Ms Soh said parents should understand that children are testing boundaries, not challenging their parents’ authority.
She explained that if parents view such behaviour as a “power struggle” and respond by asserting dominance, the focus shifts to “winning” instead of helping the child to learn from the incident.
She said parents should stay calm and avoid shaming or scolding the child in public.
Mrs Yah agreed: “The calmer you are, the faster the child will calm down.”
If possible, parents can move the child to a quieter place and watch the child have a meltdown.
Experts warn against giving the device back simply to stop the crying, as this would condition children to throw a tantrum in order to get screen time.
“They should always see tantrums as an outlet of negative emotions, and not a tool they can use to get what they want,” said Mrs Yah.
Ms Jessica Chan, 37, said her two boys, aged seven and nine, tend to ask for more time when their time limit is up and the iPad is taken away, and would sometimes cry.
She said that when she remains firm, they would eventually realise that crying does not bring the screen back. This stops the tears, and they would then move on to other activities.
“You have to be firm, and just let them deal with their emotions. After five or 10 minutes, it will pass; they will get that they won’t get (screen) time any more. But if you relent, then it’s going to get harder each time you want to stop them from watching (the screen).”
Q: How can parents acknowledge their child’s emotions during a meltdown without giving in?
Ms Soh said parents should acknowledge how the child feels before explaining the boundaries. For instance, if the meltdown happens at a wedding dinner, they can say, “I understand that this was a long dinner and past your bedtime.”
The parent could also offer to cuddle the child or ask, “What can I do to make you more comfortable?”

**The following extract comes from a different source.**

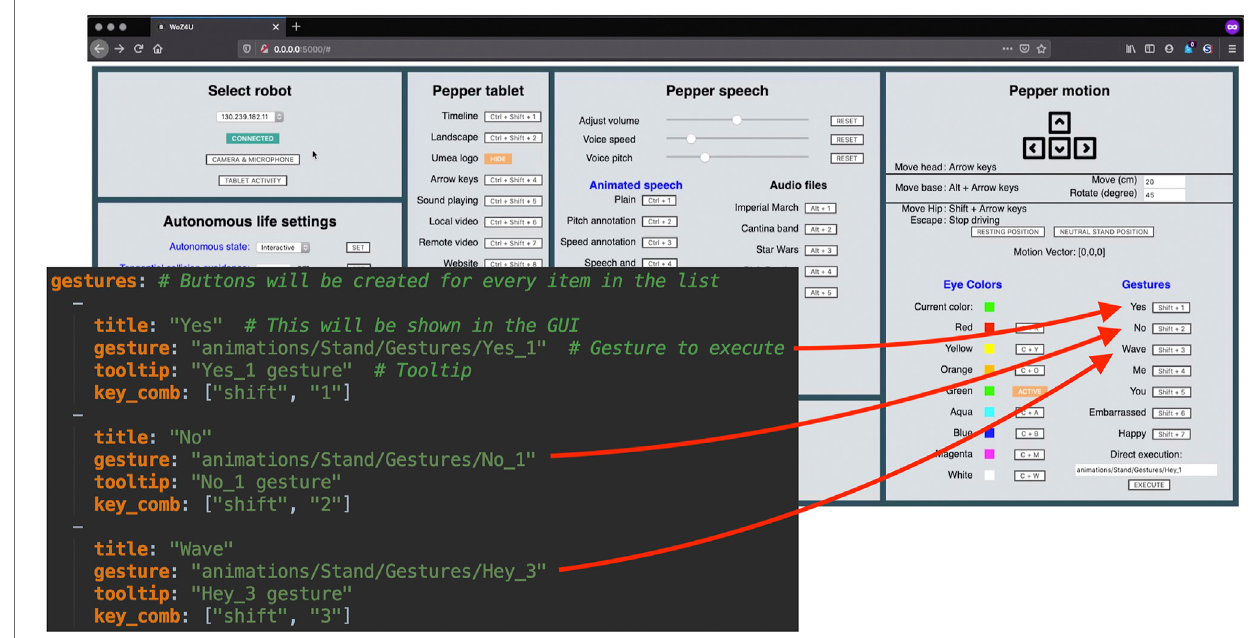
FIGURE 4 | Illustration of how items in the con fi guration fi le control the appearance of the GUI.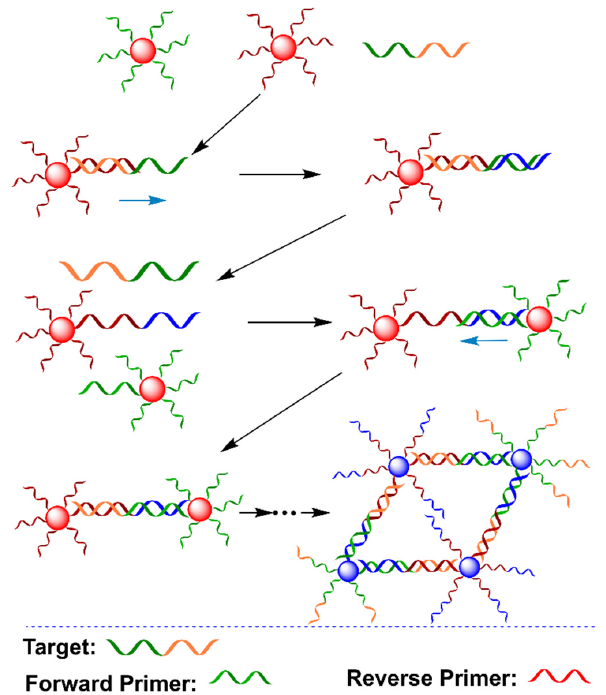
Figure 7. Schematic diagram of a colorimetric PCR method for a specific DNA based on primer- modified AuNP probes. Adapted with permission from ref [83]. Copyright 2010 Springer Nature.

Mrs Yah said parents can empathise with the child while staying firm and reminding them of the boundaries by saying, “I understand that it can be hard and upsetting when something you like is taken away from you. Remember, we agreed to stop when the alarm rings and we will need to keep to it.”
Ultimately, children want to feel heard and understood, she added.
Q: How can parents help their child develop self-control?
Mrs Yah said parents can guide children to recognise their emotions. Younger children may first need help naming what they feel, such as anger or sadness, before learning how to manage those feelings, she added.
Parents can also involve their children in thinking about solutions by asking them, “What do you think I can do the next time this happens so that you do not feel upset?”
Dr Lim suggested involving children in deciding the rules around screen time, such as being allowed to finish watching a show before stopping.
“Having them participate in formulating the boundaries and the rules... they are more likely to comply,” he said.
Ms Soh added that parents can also involve children in choosing alternatives to screen time to take along when they leave home, such as toys, books or drawing materials.
Explaining why excessive screen time is harmful, such as how it may affect eyesight, can also help children learn to take charge of their own choices, she said.
Quick recap
Tantrums over screen time are normal among younger children whose brains are still developing the ability for self-control and emotional regulation. Being firm and consistent with boundaries helps children know what to expect and learn to respect the rules.
When children have a meltdown in public over screen time, parents should remain calm, and avoid giving the device back to stop the tantrum. When the child has calmed down, parents can initiate a conversation to acknowledge the child’s emotions while guiding the child to reflect on the incident and reaffirming the boundaries.